PACMEDY

Title: PAlaeo-Constraints on Monsoon Evolution and Dynamics

Lead PI: BRACONNOT Pascale, Centre National de la Recherche Scientifique, France

Partner PIs:
- HARRISON Sandy P., University of Reading, UK
- Tudhope Alexander, University of Edinburgh, UK
- Brierley Christopher, University College London, UK
- RAGHAVAN Krishnan, Indian Institute of Tropical Meteorology, India
- JUNGCLAUS Johann H., Max Planck Institute for Meteorology, Germany
- Zorita Eduardo, Helmoltz-Zentrum Geesthacht, Germany
- Lohmann Gerrit, Alfred Wegener Institute Helmholtz Centre for Polar and Marine Research, Germany
- PAUSATA Francesco Salvatore Rocco, Stockholm University, Sweden
- Corrège Thierry, EPOC, France
- Turcq Bruno, Laboratoire d'Océanographie et du Climat:
Expérimentations et Analyses Numériques-IPSL/Pierre et Marie Curie University/IRD/CNRS/MNHN, France
- Carré Matthieu, Institut des Sciences de l'Evolution de Montpellier, France
- Beaufort Luc, CEREGE, France
- Elliot Mary, Laboratoire de Planetologie et Geodynamique de Nantes, France
- LEITE DA SILVA DIAS Pedro, University of São Paulo, Brazil

Funding agencies: FAPESP, ANR, BMBF, MoES, FORMAS, NERC

Abstract:

Monsoon systems influence the water supply and livelihoods of over half of the world. Observations are too short to provide estimates of monsoon variability on the multi-year timescale relevant to the future or to identify the causes of change on this timescale. The credibility of future projections of monsoon behavior is limited by the large spread in the simulated magnitude of precipitation changes. Past climates provide an opportunity to overcome these problems. This project will use annually-resolved palaeoenvironmental records of climate variability over the past 6000 years from corals, molluscs, speleothems and tree rings, together with global climate-model simulations and high-resolution simulations of the Indian, African, East Asia and South American monsoons, to provide a better understanding of monsoon dynamics and interannual to multidecadal variability (IM).
We will use the millennium before the pre-industrial era (850-1850 CE) as the reference climate and compare this with simulations of the mid- Holocene (6000 years ago) and transient simulations from 6000 year ago to ca 850 CE. We will provide a quantitative and comprehensive assessment of what aspects of monsoon variability are adequately represented by current models, using environmental modelling to simulate the observations.

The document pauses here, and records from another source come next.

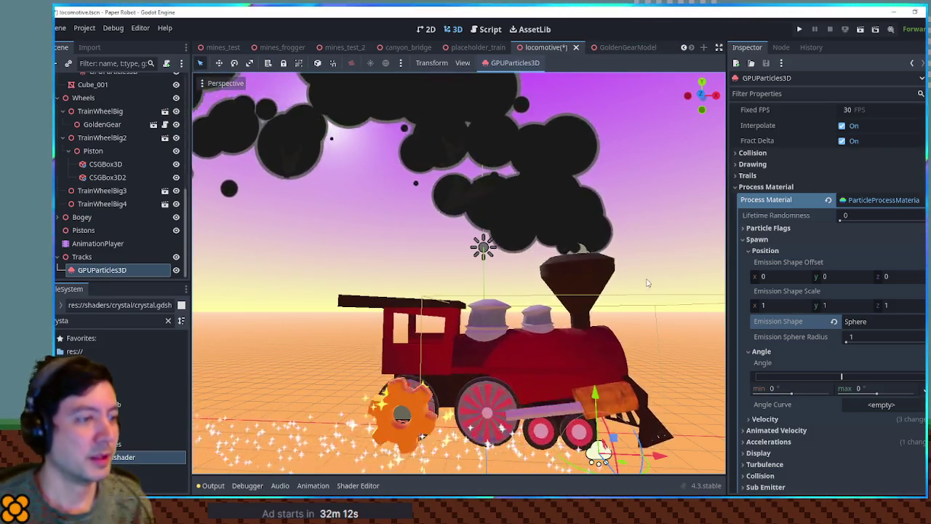
drag(600, 213, 491, 277)
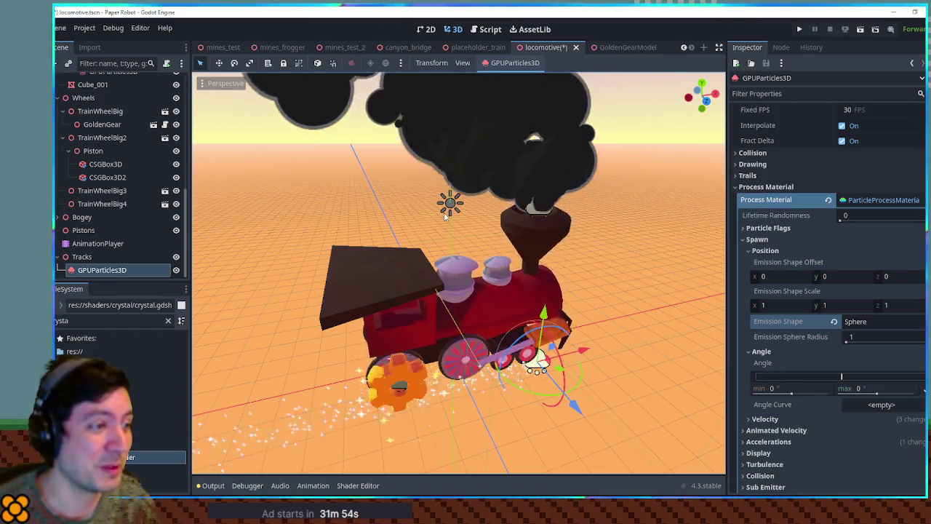
mouse_move(648, 277)
mouse_down()
mouse_move(539, 215)
mouse_move(524, 276)
mouse_move(616, 276)
mouse_move(524, 219)
mouse_up()
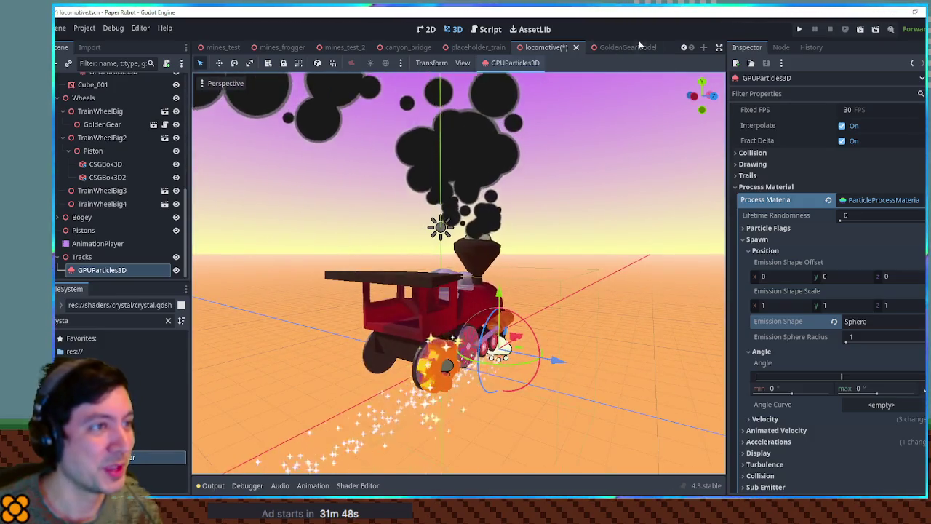
In the canyon_bridge scene, slide the PlayerPiece2 cart left along the track
click(402, 48)
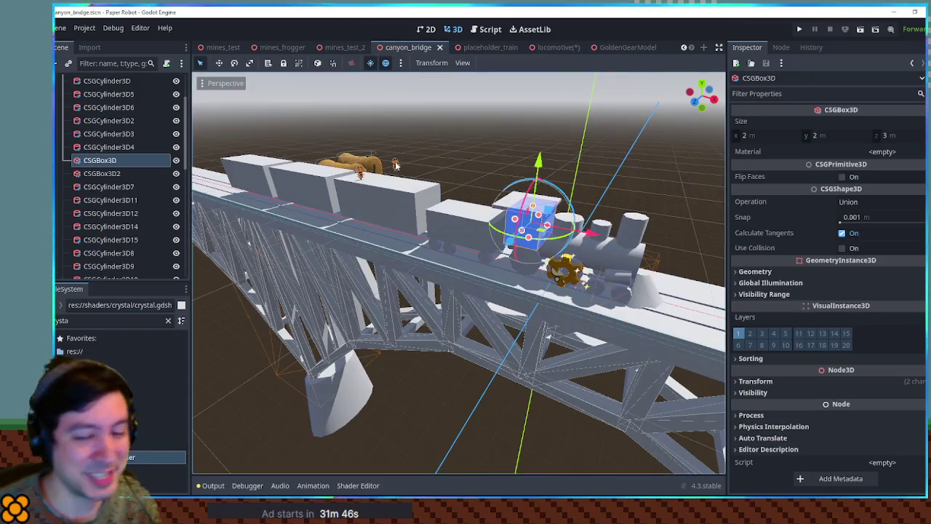
drag(509, 179, 484, 217)
scroll(483, 216, up, 5)
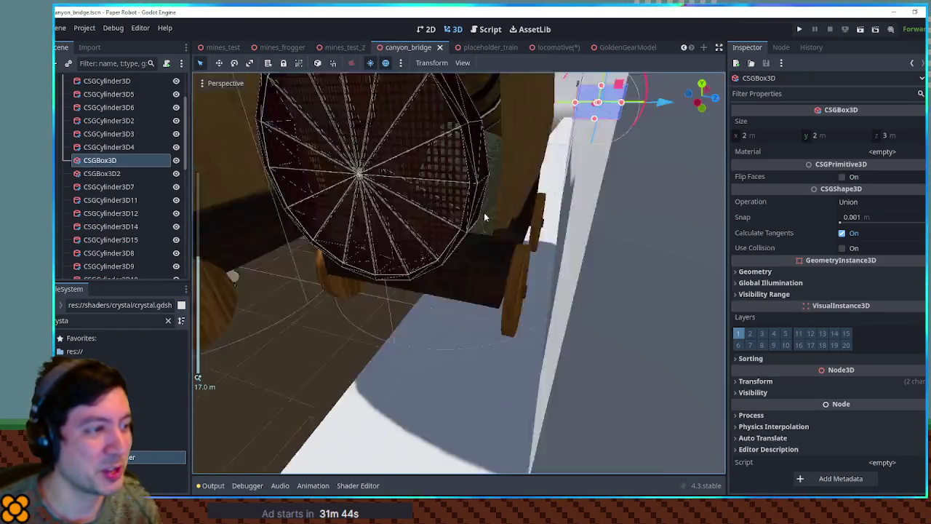
scroll(452, 227, down, 5)
click(426, 256)
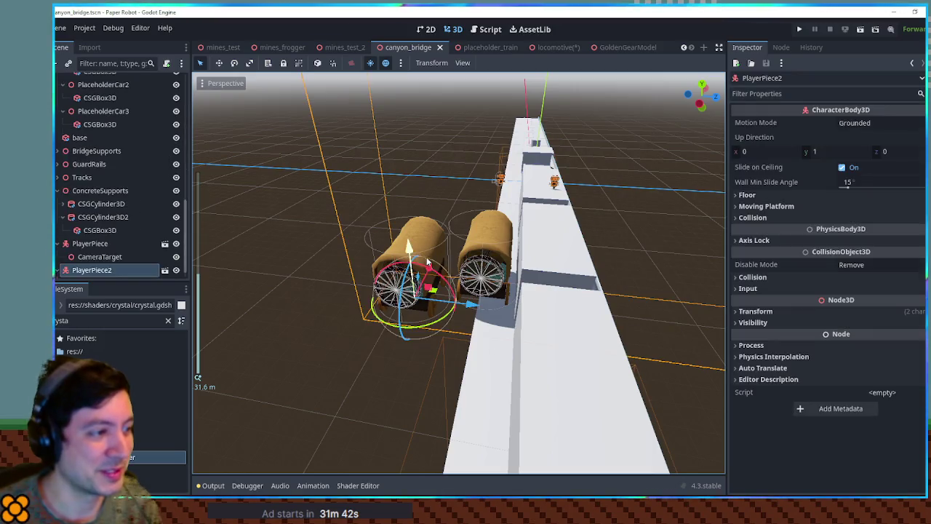
drag(478, 307, 306, 302)
click(412, 257)
Move the PlayerPiece wagon along X and Z to X -23.26, Z 4.202
scroll(478, 255, up, 2)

By linking modelling of past climates and future projections, we will assess the credibility of these projections and the likelihood of extreme events at decadal time scales. The project is organized around four themes: (1) the impact of external forcing and extratropical climates on intertropical convergence and the hydrological cycle in the tropics; (2) characterization of IM variability to determine the extent to which the stochastic component is modulated by external forcing or changes in mean climate; (3) the influence of local (vegetation, dust) and remote factors on the duration, intensity and pattern of the Indian, African and South American monsoons; and (4) the identification of paleo-constraints that can be used to assess the reliability of future monsoon evolution.